There was no heating system as it relied entirely on solar energy to maintain heat and humidity. In winter fans automatically circulated air if the rock surface dropped 2 degrees beneath the air temperature near the ceiling. During summer fans pull in air if the inside temperature is 5-7 degrees warmer than the outside. (Remember this was 1984.)
The Canadian Conservation Institute (CCI), a world authority on the conservation of rock art, claimed the Petroglyphs would have disappeared in 15 years without some form of protection. In addition to vandals, natural forces were eroding the site. Black algae permeated the rocks breaking them into stone chips. Frost shattered rock.
To further preserve the carvings the CCI suggested photographing the site with a remote control helicopter. Eventually they photographed the site from catwalks in the new building using the same technique that duplicated Egyptian King Tut’s head. This was the first time such a 3D technique was employed on a native rock art site. Now “they” can reproduce the symbols; perhaps another strategy to unlocking their mysteries. By the way, the last time I visited PPP I was asked not to take photos – for spiritual reasons. The photos accompanying this article were innocently taken years ago. Note the black & white. Park Naturalist Mike Riddell said it boils down to a matter of respect. However the visitor may take photos of the images in The Learning Place.
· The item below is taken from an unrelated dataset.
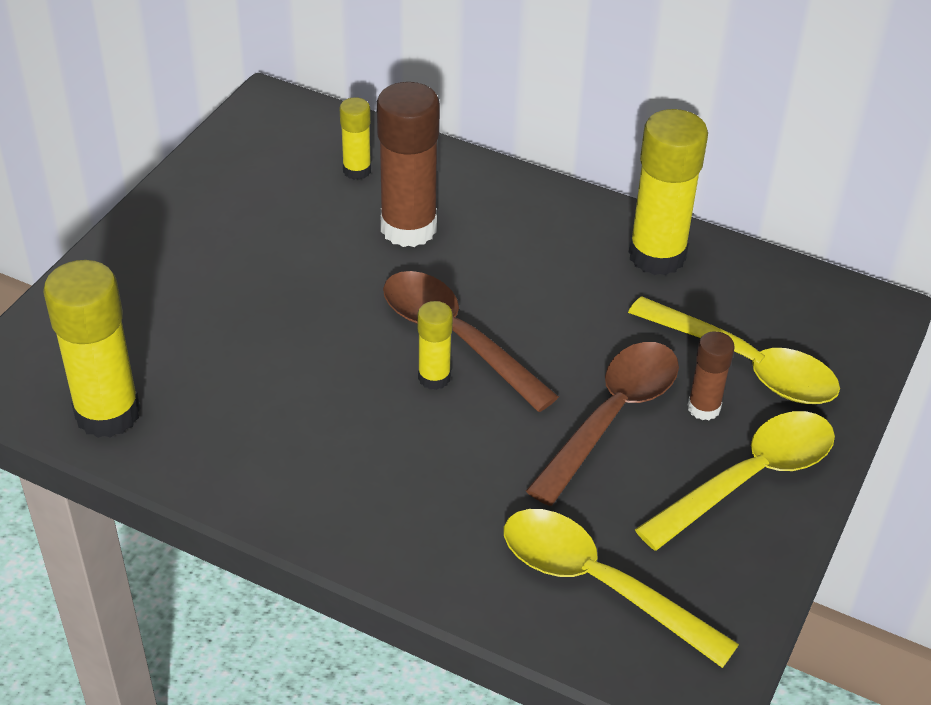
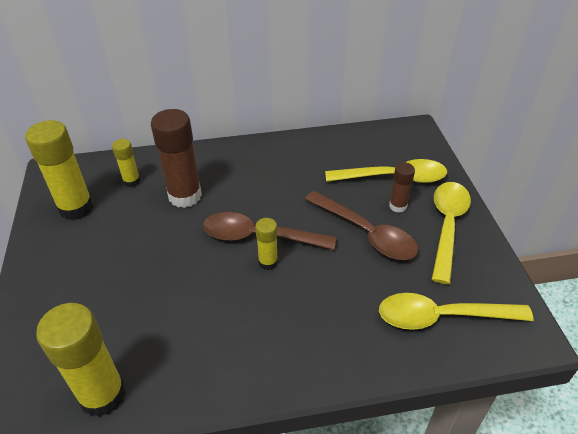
camera: 35 degrees left, 0 degrees up
(611, 417) = (366, 233): brown spoon -> brown spoon turned 135 degrees clockwise
(657, 256) = (311, 151): yellow glue stick -> yellow glue stick (76, 208)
The Petroglyphs are no local phenomenon. Many with a keen interest in archeology have come from Johannesburg, South Africa, Iceland, the Netherlands – even as close as California. When I first visited years ago visitors from Egypt on a world tour remarked on the strong resemblance of the carvings to Egyptian hieroglyphics.
After dark presentations featuring the use of special lights illuminate images unseen to the naked eye during daylight.
Surrounding such an impressive display are hectares of forest, marsh and rock. After stimulating your grey matter it may be a good idea to do something for the bulk of your body. Like hiking the trails which meander over rocky ridges, boardwalks crossing marshes and through forest. Long trails; short trails. To suit your mood or time restraints. I’d recommend comfortable hiking boots, bug dope and rain gear. Prepare for foul weather and foul weather may not prepare for you. A light lunch or trail snacks heighten the pleasure. And keep your eyes peeled for wildlife such as white-tailed deer, beaver, otter and wolves or coyotes. Keep to the pathways and avoid the Poison Ivy.
Ontario Parks staff are on site to “pass on the messages of the teaching rocks.” Special evening programs are offered throughout July and August.
On September 27, 2002, The Learning Place, an interpretive centre, officially opened to teach park visitors the spiritual significance of “the Teaching Rocks” including a 20 minute movie which is also shown at the evening programs. Visitors are encouraged to see this movie before visiting the Petroglyphs site. The Learning Place and the park are open daily 10 am to 5 pm. until Sept. 3. Following that the park is closed Mondays and Tuesdays with holidays being the exception, until October 8.